My 10 week old pomeranian is currently eating Hills Science Diet Small Bites for Puppies. I am also feeding him ocassional cooked fresh yams. He loves them!!!!!! I am thinking that maybe there is a better dry dogfood for pomeranians. Maybe this Hills is just fine? What if any dry dog food would you (through experience!) suggest I give my pomeranian puppy now and into his adult life? I am concerned that he doesn't get something that is "too rich" that he will vomit up or something. Note that he is less than 2 lbs. right now and will reach about 4 lbs as an adult.


----------



## BoxerMommie (Jun 26, 2008)

Unfortunately Science Diet is one of the worst foods you can feed (you can check out the list of worst dog foods that people have inputed to). Check out Dog Food Analysis - Reviews of kibble to help you choose, you want to be feeding at least a 4 star food. Dog food isn't based on your dog's breed so any healthy premium food will be fine. A few, Wellness, Natural Balance, Solid Gold, Fromm, Chicken Soup, Canidae, Blue Buffalo, California Natural, Innova, Healthwise, basically anything that you can find in a grocery store, discount store (ie Wal-Mart, Target, etc) or in PetSmart (minus Blue Buffalo) or PetCo (minus Solid Gold, Natural Balance, and Wellness) is garbage. There is also the option of homecooking for your pup or a raw diet as well. I would definitely get rid of the Science Diet ASAP though and be careful how many yams you feed, that is a very small dog, feeding too many yams will fill him/her up quickly and not leave enough room for the healthy food that he/she needs to grow. I would also encourage you to give the yams as a treat rather than putting them on the food itself (so give them afterwards or as an afternoon snack) so that he/she does not get used to eating them with the food and then one day when you decide to stop or run out or whatever refuse to eat because they're not there. Maybe get a Kong and stuff the Kong with the yams as an afternoon treat and play session.

Best of luck to you!


----------



## rannmiller (Jun 27, 2008)

All of the foods BoxerMommie mentioned are great foods for puppies (as she said, breed doesn't matter so long as it's a high quality food, it is good for the dog you have). Definitely switch off the Science Diet asap but do a gradual transition as going from SD garbage to something that's actually good for your dog can cause some digestive upset (as happens anytime you switch brands straight over with no transition). 

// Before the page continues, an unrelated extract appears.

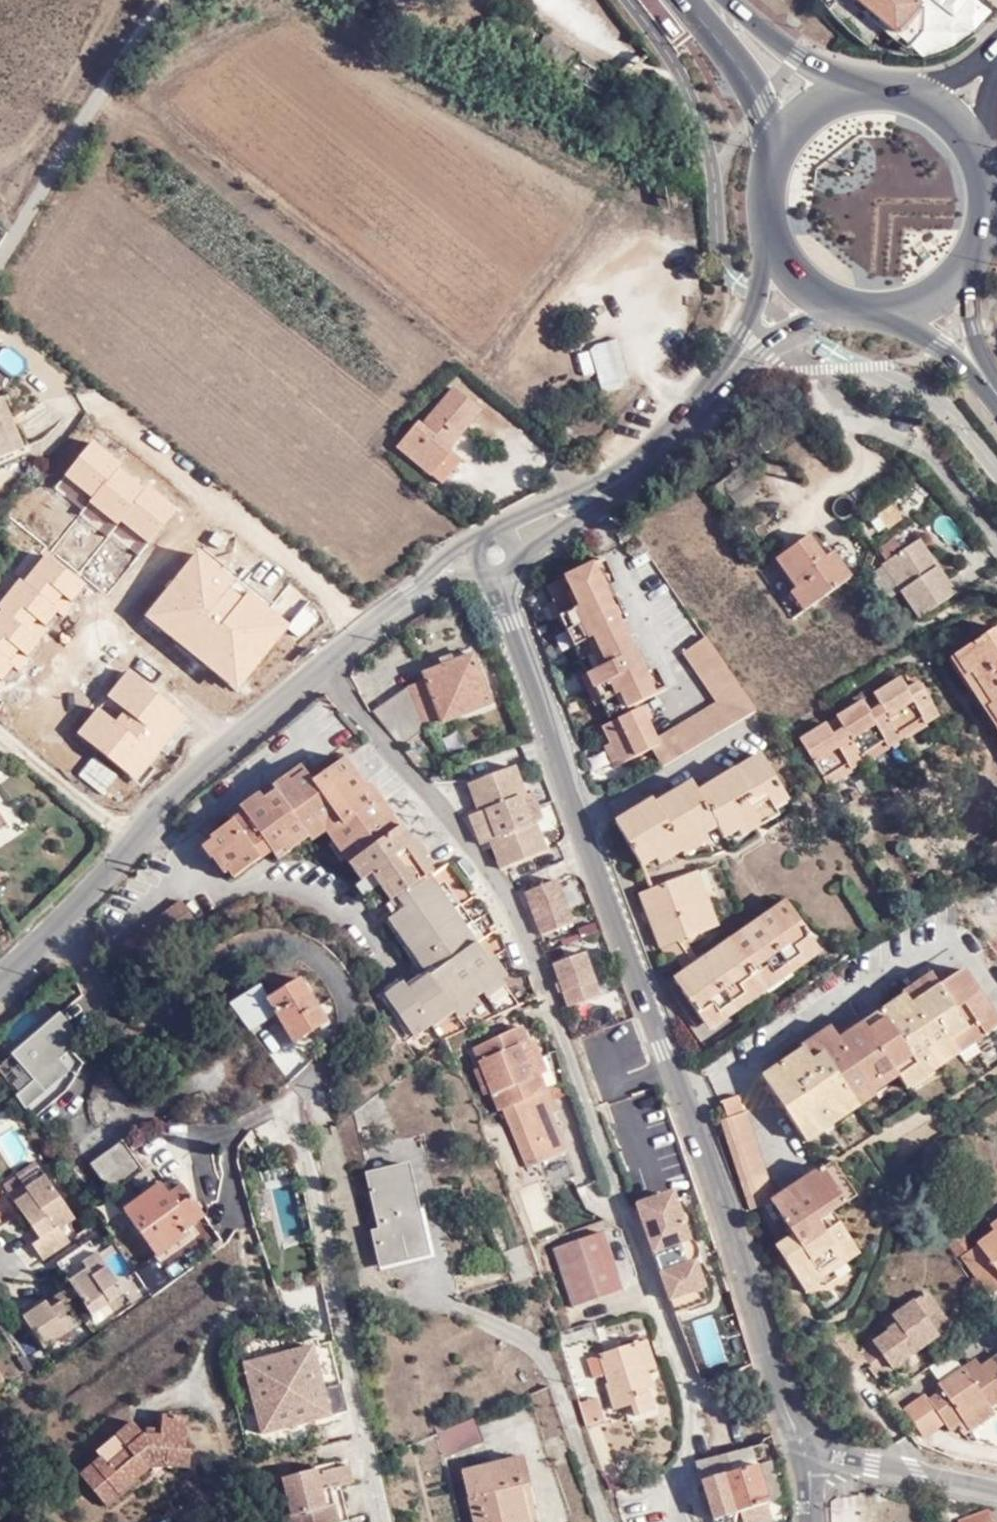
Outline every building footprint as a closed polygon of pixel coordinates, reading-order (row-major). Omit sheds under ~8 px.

Take about two weeks of mixing the two foods together (75% of the old, 24% of the new to start and gradually weaning your pom off of the old and onto the new). 

As far as the yams go, definitely limit how many you give and feed them as a snack as was already suggested. If you really want to add something healthy to the food, once a week you can add some of the canned food from whatever good brand you choose (because like kibble, not all canned foods are created equal and you want to make sure you're adding something quality not just garbage/empty calories). This adds moisture and variety to the dog's diet. You can also add some plain scrambled eggs, or plain cooked meat to your dog's food and just feed less of the kibble when you do that, to make up for the added calories. 

As BoxerMommie said, you can also go home cooked or [better yet] raw. This way you know exactly what your dog is getting and you don't have to worry as much about quality control that way.


----------



## Snowden (Aug 2, 2008)

I personally think raw is the best way to go and with a small pup like yours it would be very inexpensive. However if you do not want to feed raw, IMO Orijen's is the best kibble out there. It is priced high but with your puppies weight he would only eat 3/4 to 1 1/4 cups of food a day.
Take a peek:

Orijen Pet Foods: Products:


Lindsey


----------



## rannmiller (Jun 27, 2008)

Actually with how very nutrient dense and high everything Orijen is, I'd say the dog would probably be better starting with 1/2 cup and see how it does with that. 

But I agree, raw would be best for the pom and sooooo much less expensive.


----------



## LuvsDogs (Jul 16, 2008)

I 3rd the raw diet. Raw meaty bones are the way to go. If not at least give him 3 raw bones a week, eg chicken wings. It's time now to get him used to it. Little dogs have a tendancy to dental problems & rmb will keep his mouth healthy.


----------